Closed abremges closed 6 years ago
Just a note on this: apparently the Bray Curtis coefficient/index is the same as the Sorensen coefficient, and the Sorensen coefficient and Jaccard index are related by Jaccard = Sorensen / (2+ Sorensen) via the same reference (and also here). So we do indeed have the Bray Curtis index (since Jaccard is rather trivial), but I'm not quite sure how you are getting that BC = 1/2 L1 norm. In general, 1/2*L1 norm is referred to as the total variation (TV) index.
As discussed with Alice and Shinichi Sunagawa, we should implement Bray Curtis (beta diversity) and Shannon (alpha diversity).

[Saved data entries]
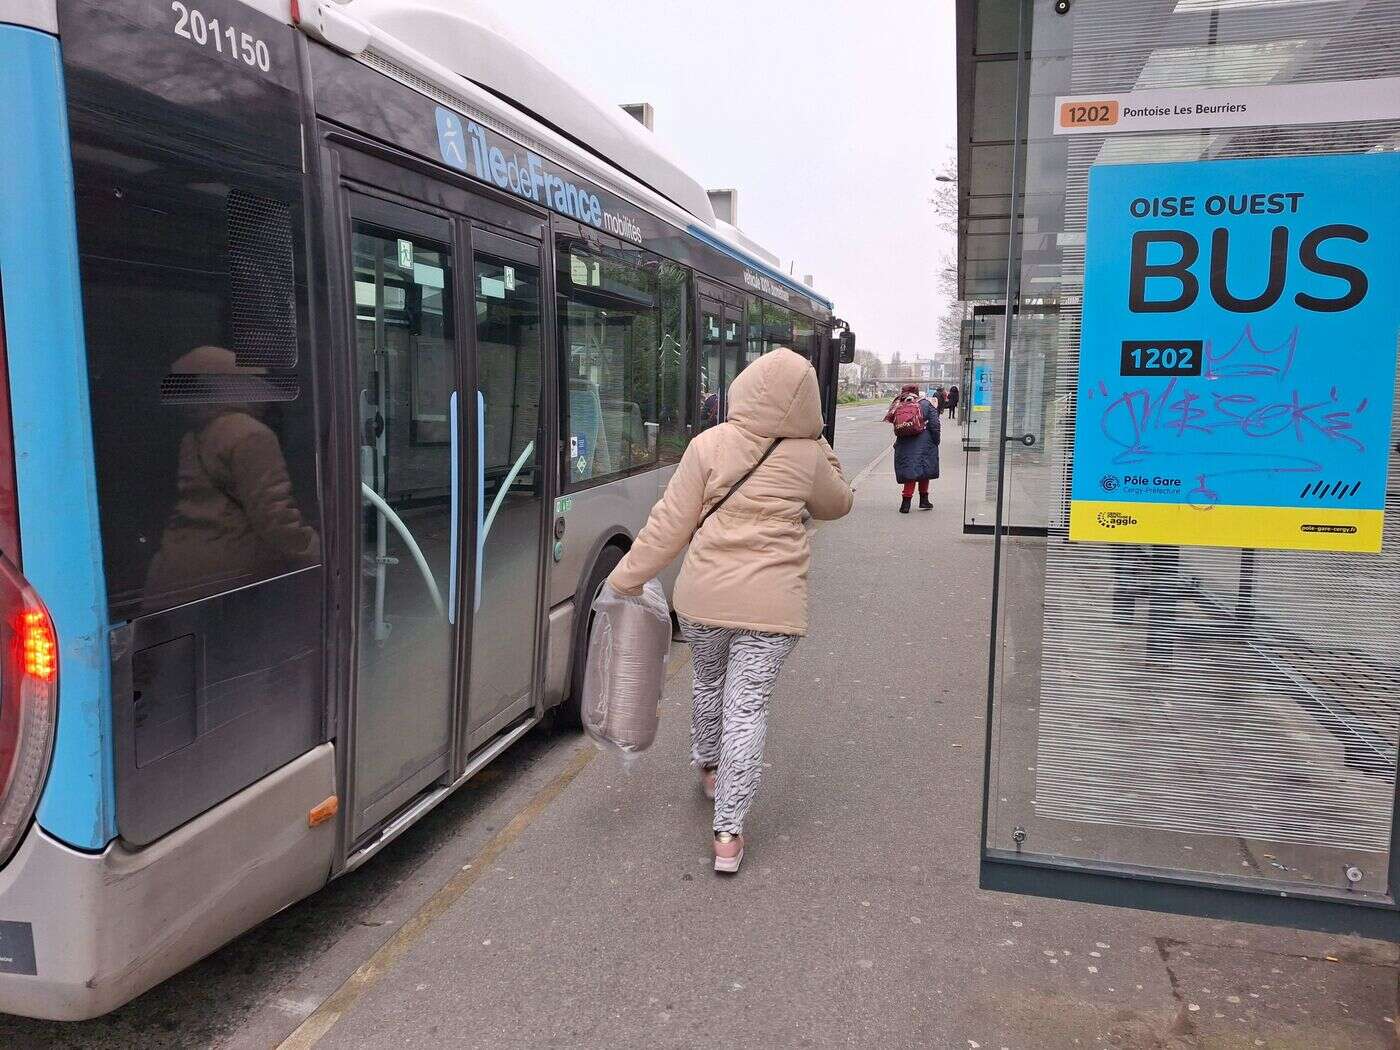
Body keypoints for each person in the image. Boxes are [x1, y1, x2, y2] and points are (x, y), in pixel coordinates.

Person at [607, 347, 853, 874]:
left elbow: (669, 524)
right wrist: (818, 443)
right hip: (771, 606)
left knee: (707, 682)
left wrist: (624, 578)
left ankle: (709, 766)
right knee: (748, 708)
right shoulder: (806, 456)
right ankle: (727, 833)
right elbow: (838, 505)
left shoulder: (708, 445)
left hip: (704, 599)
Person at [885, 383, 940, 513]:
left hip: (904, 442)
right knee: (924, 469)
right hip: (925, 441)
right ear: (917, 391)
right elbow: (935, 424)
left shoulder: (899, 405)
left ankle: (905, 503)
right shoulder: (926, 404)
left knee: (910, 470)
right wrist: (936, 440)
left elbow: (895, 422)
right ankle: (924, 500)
...
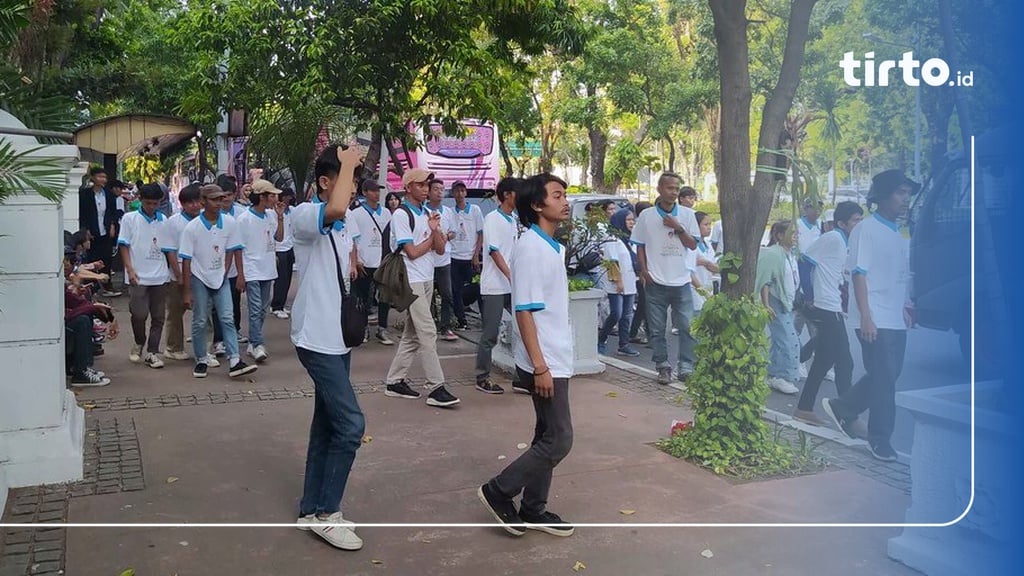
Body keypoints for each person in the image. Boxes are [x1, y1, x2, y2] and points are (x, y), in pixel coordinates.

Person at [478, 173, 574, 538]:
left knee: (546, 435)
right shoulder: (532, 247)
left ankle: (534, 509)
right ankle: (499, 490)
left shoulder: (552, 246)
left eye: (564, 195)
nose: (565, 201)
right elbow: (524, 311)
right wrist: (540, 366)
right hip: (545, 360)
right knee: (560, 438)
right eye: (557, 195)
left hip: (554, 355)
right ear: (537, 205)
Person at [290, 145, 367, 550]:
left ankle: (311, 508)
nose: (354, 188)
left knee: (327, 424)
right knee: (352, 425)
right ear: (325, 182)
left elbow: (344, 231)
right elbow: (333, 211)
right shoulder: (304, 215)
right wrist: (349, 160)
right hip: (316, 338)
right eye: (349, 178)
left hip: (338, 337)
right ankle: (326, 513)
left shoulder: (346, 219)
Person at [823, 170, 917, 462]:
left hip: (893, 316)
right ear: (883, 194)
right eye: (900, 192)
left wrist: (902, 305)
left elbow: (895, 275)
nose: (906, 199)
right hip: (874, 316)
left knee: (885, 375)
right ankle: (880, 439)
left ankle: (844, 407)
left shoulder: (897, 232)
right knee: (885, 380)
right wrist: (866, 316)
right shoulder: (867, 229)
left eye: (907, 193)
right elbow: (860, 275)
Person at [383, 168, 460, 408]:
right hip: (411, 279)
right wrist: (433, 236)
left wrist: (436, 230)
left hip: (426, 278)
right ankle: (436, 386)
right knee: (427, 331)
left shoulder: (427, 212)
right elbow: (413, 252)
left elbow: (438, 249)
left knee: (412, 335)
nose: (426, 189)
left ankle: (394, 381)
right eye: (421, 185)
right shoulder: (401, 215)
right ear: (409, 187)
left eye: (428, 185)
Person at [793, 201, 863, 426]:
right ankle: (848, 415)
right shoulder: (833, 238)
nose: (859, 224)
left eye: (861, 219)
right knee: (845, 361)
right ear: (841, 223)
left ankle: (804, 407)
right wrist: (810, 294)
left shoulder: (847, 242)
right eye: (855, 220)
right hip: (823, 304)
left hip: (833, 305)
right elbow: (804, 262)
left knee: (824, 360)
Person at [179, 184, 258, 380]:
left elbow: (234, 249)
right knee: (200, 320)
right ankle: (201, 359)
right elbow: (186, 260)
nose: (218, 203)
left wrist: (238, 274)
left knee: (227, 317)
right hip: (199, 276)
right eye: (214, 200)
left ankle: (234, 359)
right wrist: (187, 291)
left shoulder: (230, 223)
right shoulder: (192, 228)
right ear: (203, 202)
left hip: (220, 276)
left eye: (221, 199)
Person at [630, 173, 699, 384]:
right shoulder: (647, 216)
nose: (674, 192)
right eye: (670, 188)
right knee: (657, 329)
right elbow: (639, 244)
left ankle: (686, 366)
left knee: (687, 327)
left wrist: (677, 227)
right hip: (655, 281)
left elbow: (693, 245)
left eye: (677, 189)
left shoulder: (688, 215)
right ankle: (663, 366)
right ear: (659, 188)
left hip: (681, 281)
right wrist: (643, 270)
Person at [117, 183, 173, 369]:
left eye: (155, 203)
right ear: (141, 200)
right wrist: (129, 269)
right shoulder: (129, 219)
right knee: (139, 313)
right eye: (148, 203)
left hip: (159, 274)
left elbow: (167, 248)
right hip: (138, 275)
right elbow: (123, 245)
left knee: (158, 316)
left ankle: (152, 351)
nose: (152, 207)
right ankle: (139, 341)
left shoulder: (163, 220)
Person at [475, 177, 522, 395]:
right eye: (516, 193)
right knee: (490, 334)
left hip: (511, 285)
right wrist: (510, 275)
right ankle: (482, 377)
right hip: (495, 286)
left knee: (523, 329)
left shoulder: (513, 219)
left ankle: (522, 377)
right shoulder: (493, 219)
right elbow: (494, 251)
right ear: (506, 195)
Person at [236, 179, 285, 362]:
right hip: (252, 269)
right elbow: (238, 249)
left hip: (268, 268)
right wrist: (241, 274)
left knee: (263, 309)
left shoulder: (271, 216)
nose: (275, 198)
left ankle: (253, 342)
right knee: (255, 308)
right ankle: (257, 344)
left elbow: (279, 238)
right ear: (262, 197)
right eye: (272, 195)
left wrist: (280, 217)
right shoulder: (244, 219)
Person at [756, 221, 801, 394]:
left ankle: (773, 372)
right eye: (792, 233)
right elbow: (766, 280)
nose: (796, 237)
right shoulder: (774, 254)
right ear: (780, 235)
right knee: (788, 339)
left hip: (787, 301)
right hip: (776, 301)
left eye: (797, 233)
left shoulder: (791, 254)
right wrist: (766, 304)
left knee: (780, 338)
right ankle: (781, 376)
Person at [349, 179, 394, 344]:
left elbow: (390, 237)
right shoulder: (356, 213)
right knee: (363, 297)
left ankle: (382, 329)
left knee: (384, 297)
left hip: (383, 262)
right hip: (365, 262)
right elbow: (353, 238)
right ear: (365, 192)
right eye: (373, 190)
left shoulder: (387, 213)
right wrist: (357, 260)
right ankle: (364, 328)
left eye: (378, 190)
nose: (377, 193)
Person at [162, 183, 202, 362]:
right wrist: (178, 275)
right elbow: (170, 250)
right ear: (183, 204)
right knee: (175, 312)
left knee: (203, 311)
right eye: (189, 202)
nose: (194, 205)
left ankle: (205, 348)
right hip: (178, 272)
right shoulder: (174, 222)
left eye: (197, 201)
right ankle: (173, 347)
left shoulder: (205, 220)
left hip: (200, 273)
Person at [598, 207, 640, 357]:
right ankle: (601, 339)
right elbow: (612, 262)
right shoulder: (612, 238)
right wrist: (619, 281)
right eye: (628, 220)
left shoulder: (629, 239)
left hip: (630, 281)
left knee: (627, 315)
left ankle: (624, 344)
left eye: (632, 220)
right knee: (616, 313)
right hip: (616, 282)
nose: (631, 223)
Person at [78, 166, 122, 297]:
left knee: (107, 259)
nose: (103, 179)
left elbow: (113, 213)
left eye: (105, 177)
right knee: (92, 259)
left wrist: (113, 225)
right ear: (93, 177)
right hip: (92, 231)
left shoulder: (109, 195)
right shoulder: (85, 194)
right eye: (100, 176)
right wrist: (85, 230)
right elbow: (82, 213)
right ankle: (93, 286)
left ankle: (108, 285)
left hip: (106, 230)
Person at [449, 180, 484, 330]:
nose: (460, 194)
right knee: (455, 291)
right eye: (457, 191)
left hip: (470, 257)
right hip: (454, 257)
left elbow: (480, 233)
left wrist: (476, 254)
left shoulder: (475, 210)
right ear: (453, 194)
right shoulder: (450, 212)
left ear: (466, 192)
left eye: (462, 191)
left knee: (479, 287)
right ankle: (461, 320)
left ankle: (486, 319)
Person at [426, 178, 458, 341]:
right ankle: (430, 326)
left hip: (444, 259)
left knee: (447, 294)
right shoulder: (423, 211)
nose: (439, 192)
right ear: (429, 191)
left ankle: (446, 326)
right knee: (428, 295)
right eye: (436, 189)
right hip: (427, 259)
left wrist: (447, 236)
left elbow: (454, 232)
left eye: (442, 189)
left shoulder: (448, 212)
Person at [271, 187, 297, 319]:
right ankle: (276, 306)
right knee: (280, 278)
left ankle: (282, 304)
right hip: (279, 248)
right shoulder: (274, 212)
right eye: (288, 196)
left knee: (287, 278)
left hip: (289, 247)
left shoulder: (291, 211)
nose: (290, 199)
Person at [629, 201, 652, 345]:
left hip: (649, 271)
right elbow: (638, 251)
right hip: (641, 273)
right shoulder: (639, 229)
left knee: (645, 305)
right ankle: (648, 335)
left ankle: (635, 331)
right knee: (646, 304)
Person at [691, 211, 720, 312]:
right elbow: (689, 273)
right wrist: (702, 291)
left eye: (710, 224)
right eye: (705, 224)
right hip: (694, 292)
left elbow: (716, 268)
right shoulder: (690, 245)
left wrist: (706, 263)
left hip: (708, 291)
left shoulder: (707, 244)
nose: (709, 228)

_Tasks for this exercise_.
1 - Answer these questions using the diversity-index thread:
(a) Who, along with Alice, took part in the discussion about which measures to implement?
(b) According to the thread, which coefficient is the Bray Curtis coefficient the same as?
(c) What is 1/2*L1 norm generally called?
2 - List every index or coefficient that the diversity-index thread names.

_Solutions by task_.
1 -
(a) Shinichi Sunagawa
(b) The Sorensen coefficient
(c) The total variation (TV) index

2 -
- Bray Curtis coefficient/index
- Sorensen coefficient
- Jaccard index
- Total variation (TV) index
- Shannon (alpha diversity)